§ PROVIDED MATERIAL:
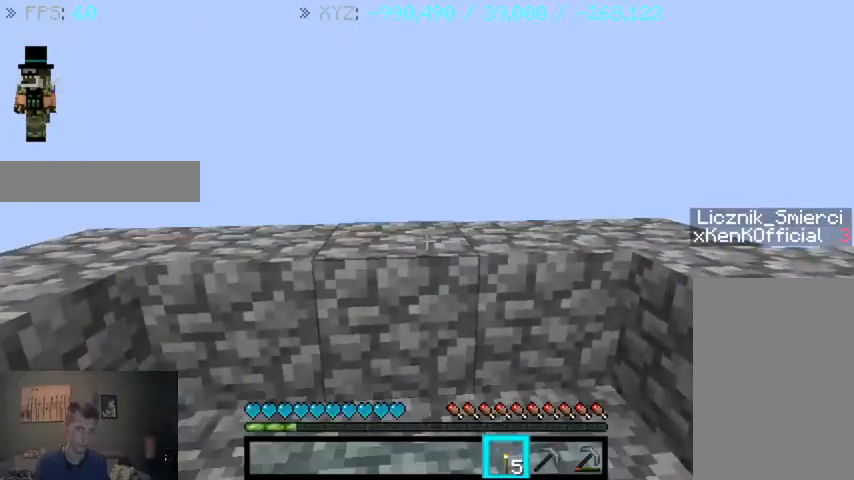
{"keys": ["d"], "mouse": [], "events": [[200, "mouse_right", "down"], [267, "mouse_right", "up"], [367, "d", "down"]]}
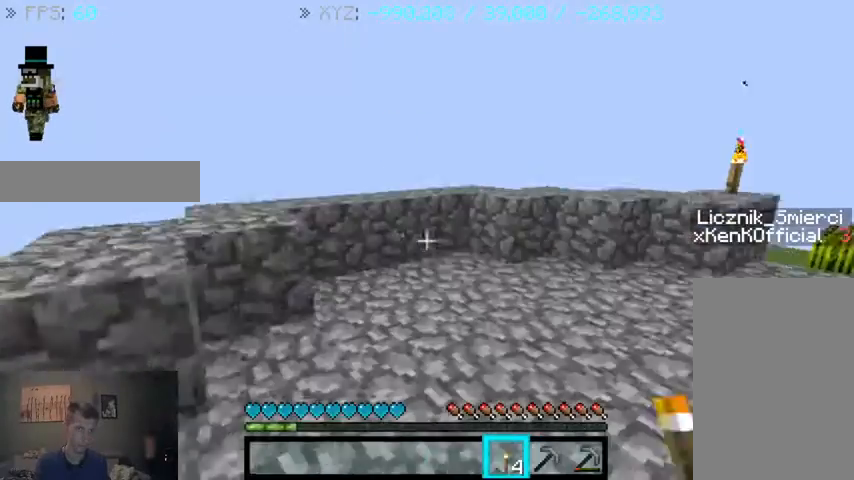
{"keys": ["w"], "mouse": [], "events": [[33, "w", "down"], [267, "d", "up"]]}
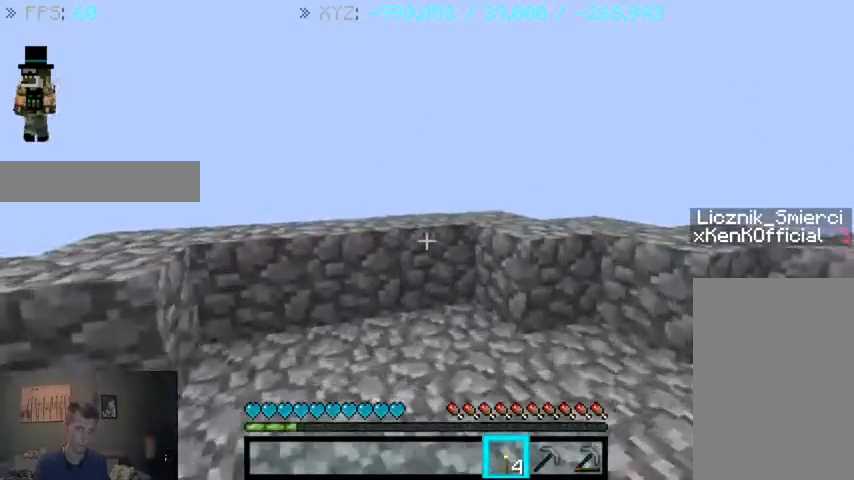
{"keys": [], "mouse": ["right"], "events": [[300, "w", "up"], [433, "mouse_right", "down"]]}
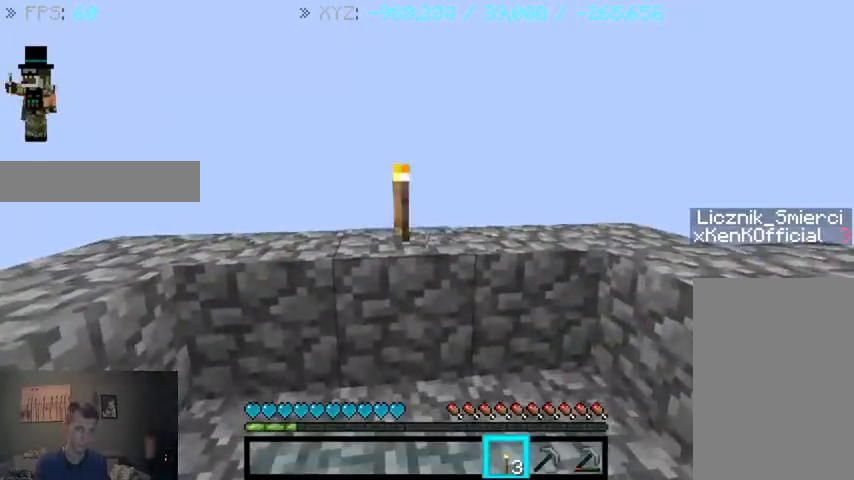
{"keys": ["w"], "mouse": [], "events": [[67, "mouse_right", "up"], [433, "w", "down"]]}
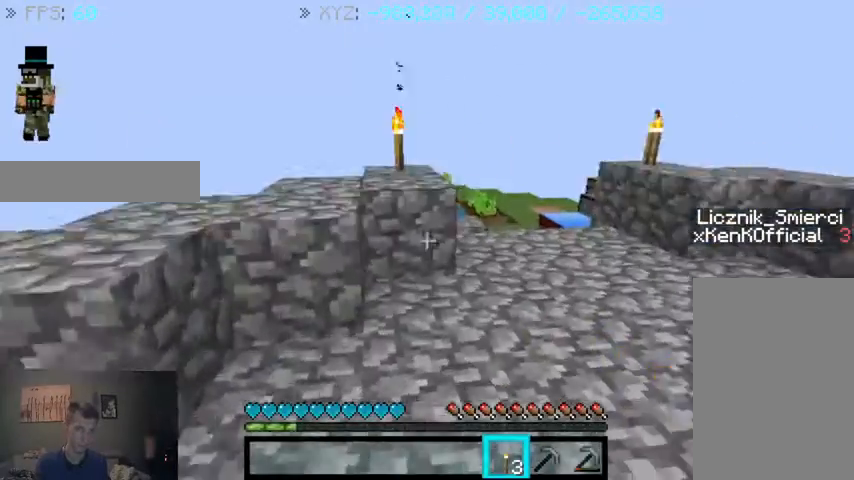
{"keys": ["w"], "mouse": [], "events": [[200, "d", "down"], [467, "d", "up"]]}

§ EXERCISE PROMPT:
Pictures aside, restate the entries word for word.

§ WRITTEN REPLY:
{"keys": ["d"], "mouse": [], "events": [[200, "mouse_right", "down"], [267, "mouse_right", "up"], [367, "d", "down"]]}
{"keys": ["w"], "mouse": [], "events": [[33, "w", "down"], [267, "d", "up"]]}
{"keys": [], "mouse": ["right"], "events": [[300, "w", "up"], [433, "mouse_right", "down"]]}
{"keys": ["w"], "mouse": [], "events": [[67, "mouse_right", "up"], [433, "w", "down"]]}
{"keys": ["w"], "mouse": [], "events": [[200, "d", "down"], [467, "d", "up"]]}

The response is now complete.